In works devoted to the universe, the optimality of its evolution is noted. However, specific mathematical models, according to which the evolution of the universe takes place, are not given in them (see, e.g. [1] ). In the book [2] , instead of the optimality of the evolution of the Universe, the term “cosmic wisdom” is applied. In the monograph [3] , an attempt is made to create a model of the evolution of the universe based on the diffusion equation; as an optimality criterion, the Hamilton-Jacobi equation is obtained. This monograph allows us to get closer to the real evolution of the universe than any other work. However, we consider that the hydrodynamic model of the universe given in it, cannot describe all the processes (for example, the Big Bang) occurring in the Metagalaxy.

Unlike these studies, the following model of the evolution of the universe is based on the use of G. Lemaitre’s research [4] , according to which particles―galaxies in the universe are either in the process of approaching (compression of the universe) or in the process of moving away from each other (expansion of the universe).
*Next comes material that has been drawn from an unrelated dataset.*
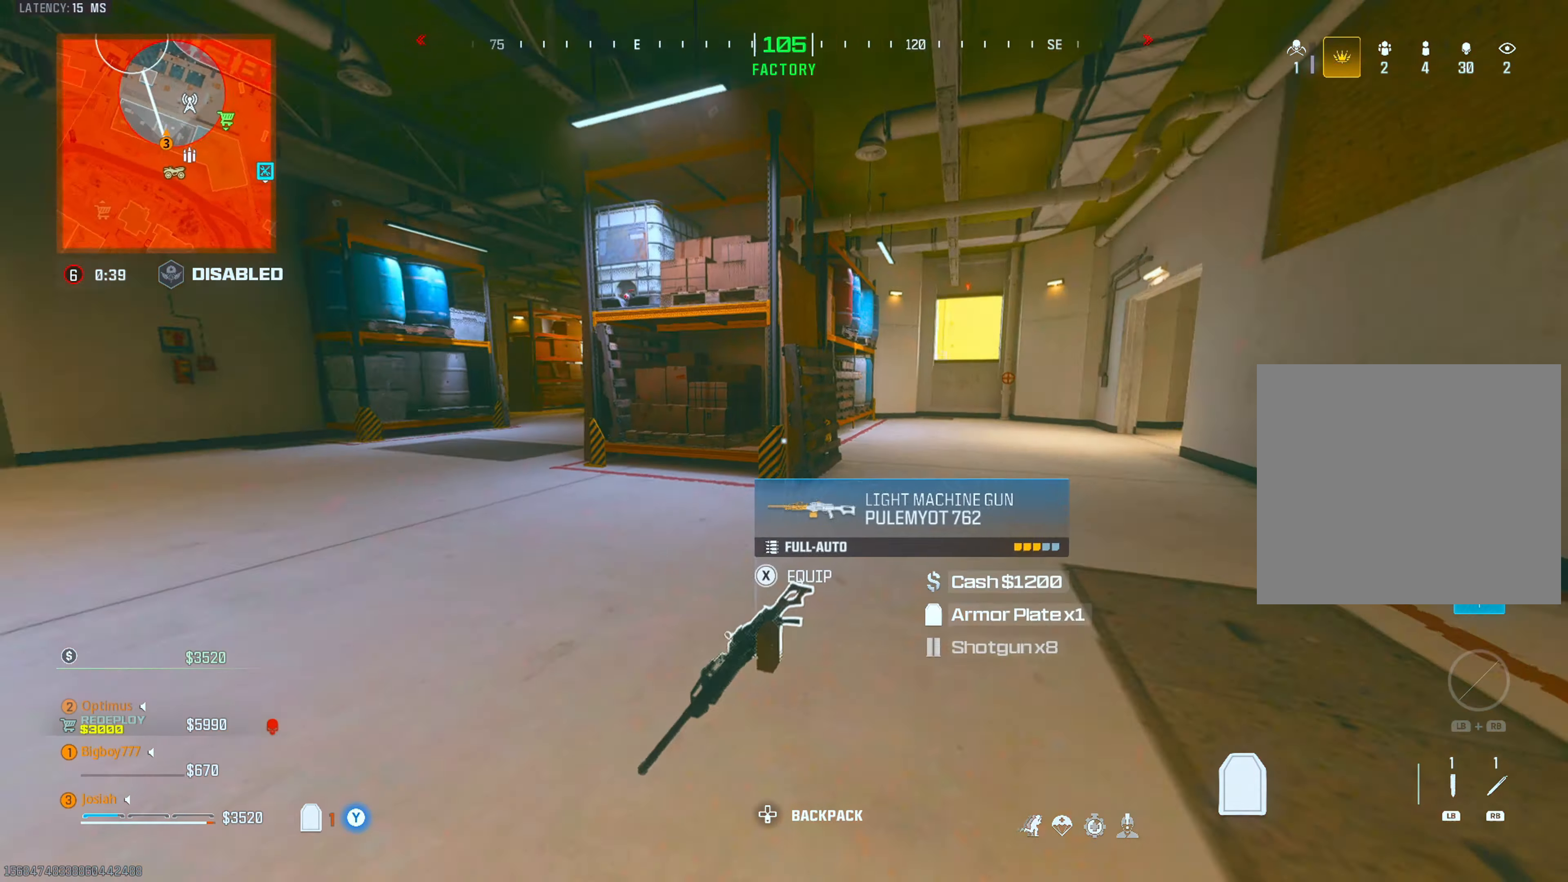
{"buttons": [], "left_stick": "up", "right_stick": "center", "events": [[117, "CROSS", "up"], [133, "right_stick", "center"], [167, "L3", "down"], [317, "L3", "up"]]}
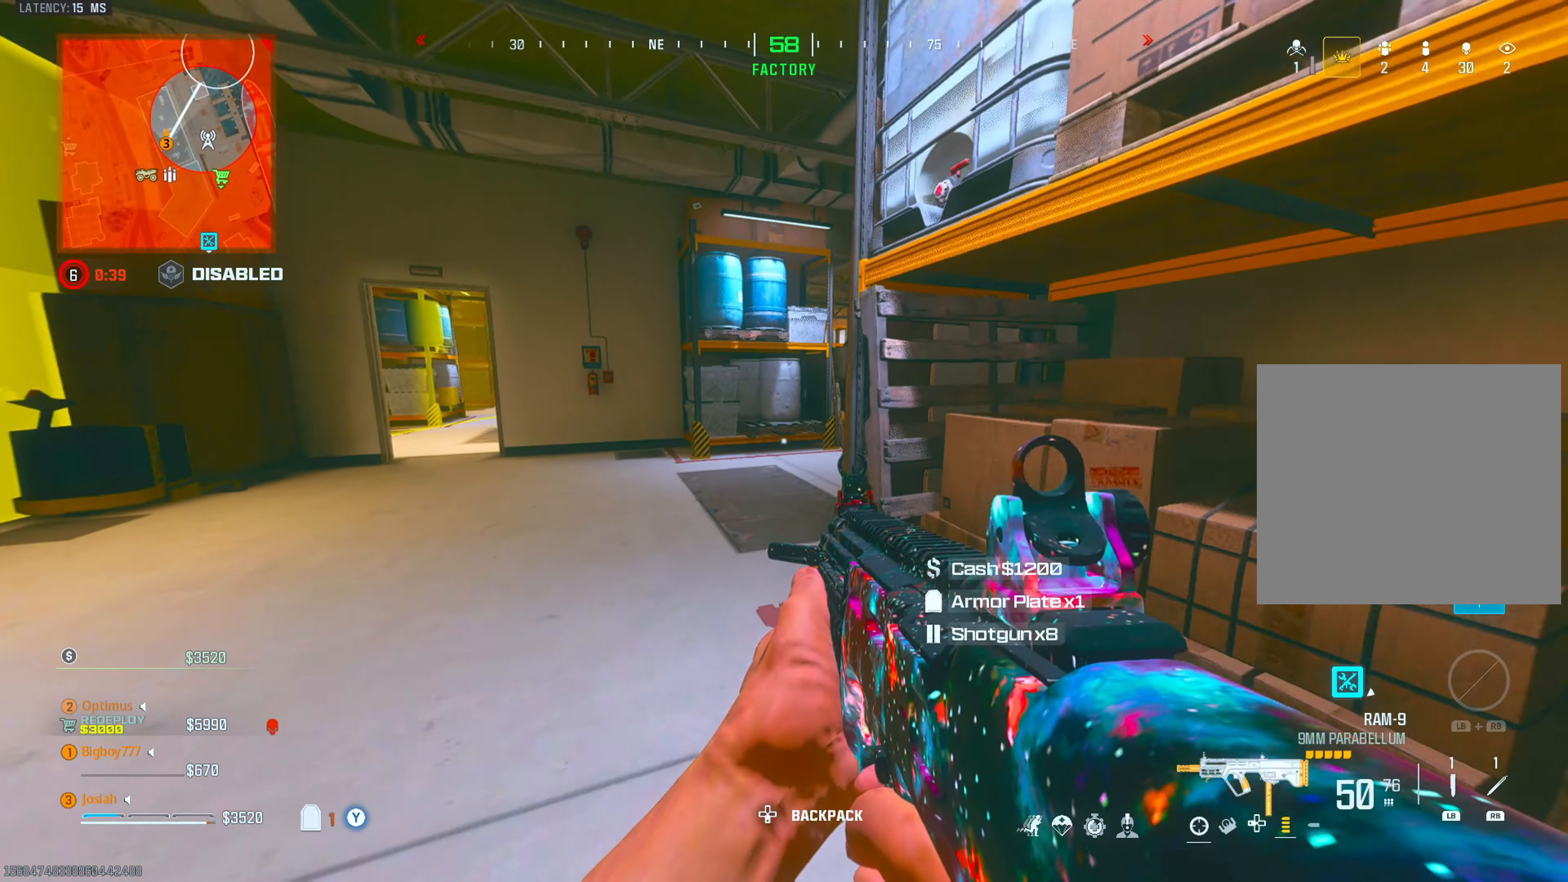
{"buttons": [], "left_stick": "center", "right_stick": "center", "events": [[50, "left_stick", "center"], [167, "DPAD_RIGHT", "down"], [267, "DPAD_RIGHT", "up"]]}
In our opinion, this approach most adequately reflects the real process of evolution of the Universe.

As follows from this approach, at the expansion of the universe, the gas rarefaction consisting of particles of the galaxy occurs, and when the universe is compressed, the average density of the gas, also consisting of particles―galaxies, increases. The expansion and contraction models of the universe shown below are designed for the simulation of both the expansion process and the contraction process of the universe. This approach to the evolution of the universe makes it possible to create an adequate model of the Big Bang.

Let us now turn to the models of expansion and compression of the Universe. As a model of expansion of the Universe, the model of the effect of “closeness” [5] is taken: the closer each galaxy is to other galaxies, the worse it is for them, i.e., the greater the concentration of galaxies, the worse it is for them. Therefore, the term describing the concentration decrease of the galaxies must be proportional to z²:

$\frac{\text{d}{z}_{+}}{\text{d}t}={\beta }_{+}{z}_{+}-{\mu }_{+}{z}_{+}^2$ , (1)
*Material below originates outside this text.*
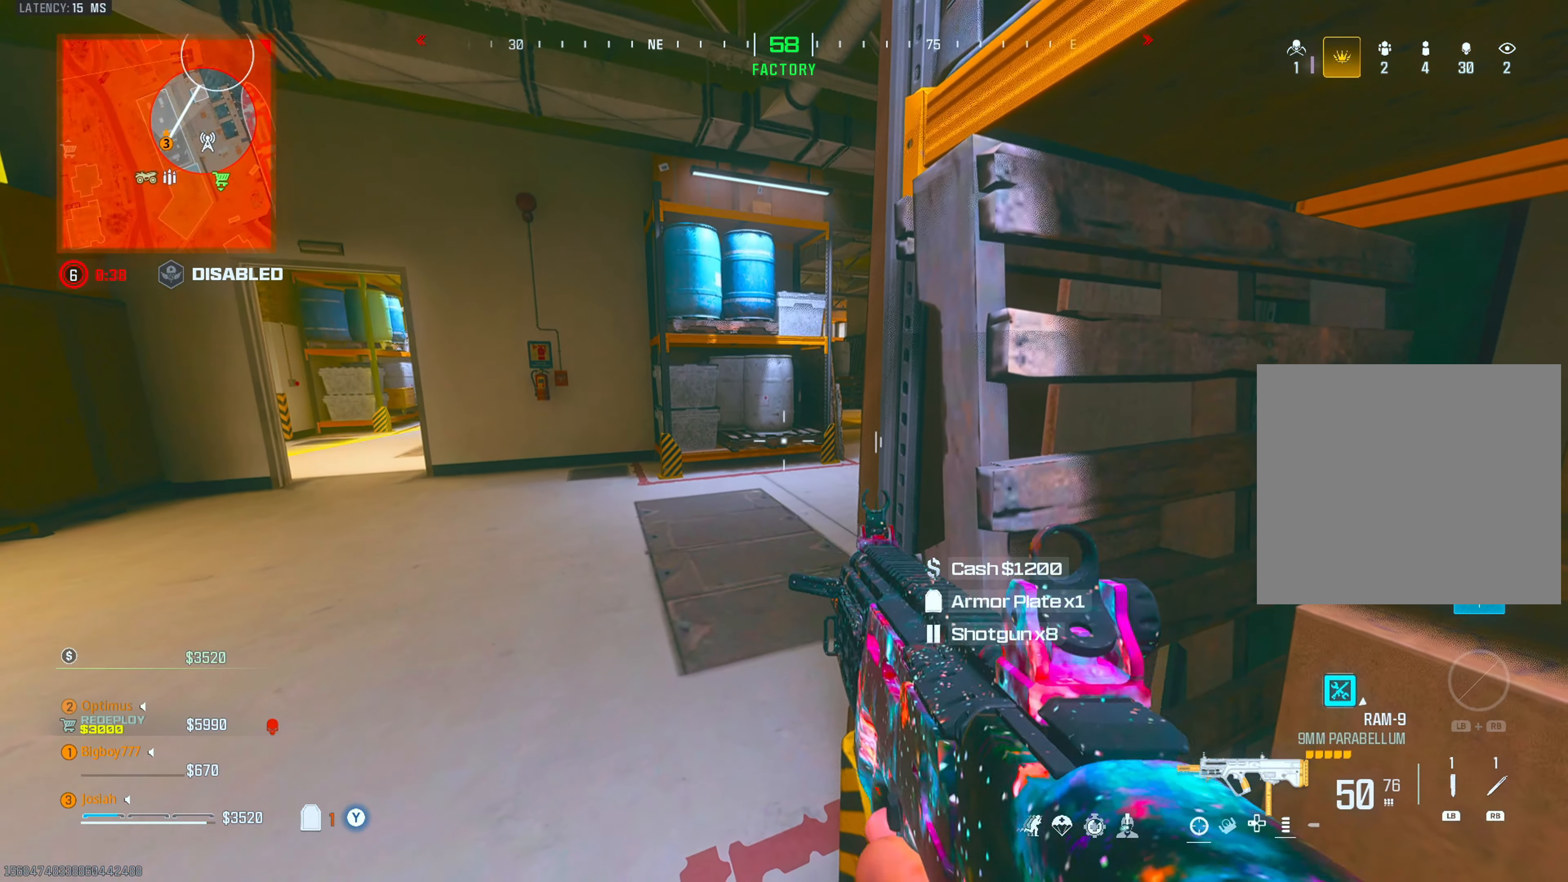
{"buttons": [], "left_stick": "down-right", "right_stick": "right", "events": [[167, "left_stick", "up-right"], [300, "left_stick", "left"], [367, "left_stick", "center"], [383, "right_stick", "right"], [417, "left_stick", "down-right"]]}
where z₊ is the density of matter in an imaginary expanding sphere.

Another model simulating the compression of the universe is:

$\frac{\text{d}{z}_{-}}{\text{d}t}=-{\beta }_{-}{z}_{-}+{\mu }_{-}{z}_{-}^2$ , (2)

where z₋ is the density of matter in a compressing sphere.

Equation (2) is called the model of “super-closeness”. This model is that the close reach galaxy is to other galaxies; the better it is for it, i.e., the greater the concentration of galaxies, the better. The models (1) and (2) are Riccati equations without a free term; solutions of Equations (1) and (2) have the form

$z_{+}=\frac{1}{4}{n}_{+}^2{\mu }_{+}{\displaystyle \underset{t_0}{\overset{t}{\int }}{\mathrm{sech}}^2\left[\frac{1}{2}{\mu }_{+}{n}_{+}\left(t-t_0\right)\right]\text{d}t},$ (3)

$z_{-}=-\frac{1}{4}{n}_{-}^2{\mu }_{-}{\displaystyle \underset{t_0}{\overset{t}{\int }}{\mathrm{sech}}^2\left[\frac{1}{2}{\mu }_{-}{n}_{-}\left(t^{\prime }-{t^{\prime }}_0\right)\right]\text{d}{t}^{\prime }},$ (4)

where $n_{+}={\beta }_{+}/{\mu }_{+}$ and $n_{-}={\beta }_{-}/{\mu }_{-}$ .

Solutions (3) and (4) satisfy the corresponding Euler-Lagrange optimization equation; this means that the process of expansion and compression of the universe has optimal character.

2. Postulate of Physics

According to the postulate of physics, matter can exist in two states: substance and field. In the universe, the process of transition (transformation) of the substance into field and the process of transition of the field into substance occur in parallel to each other. Figure 1 schematically shows these transitions.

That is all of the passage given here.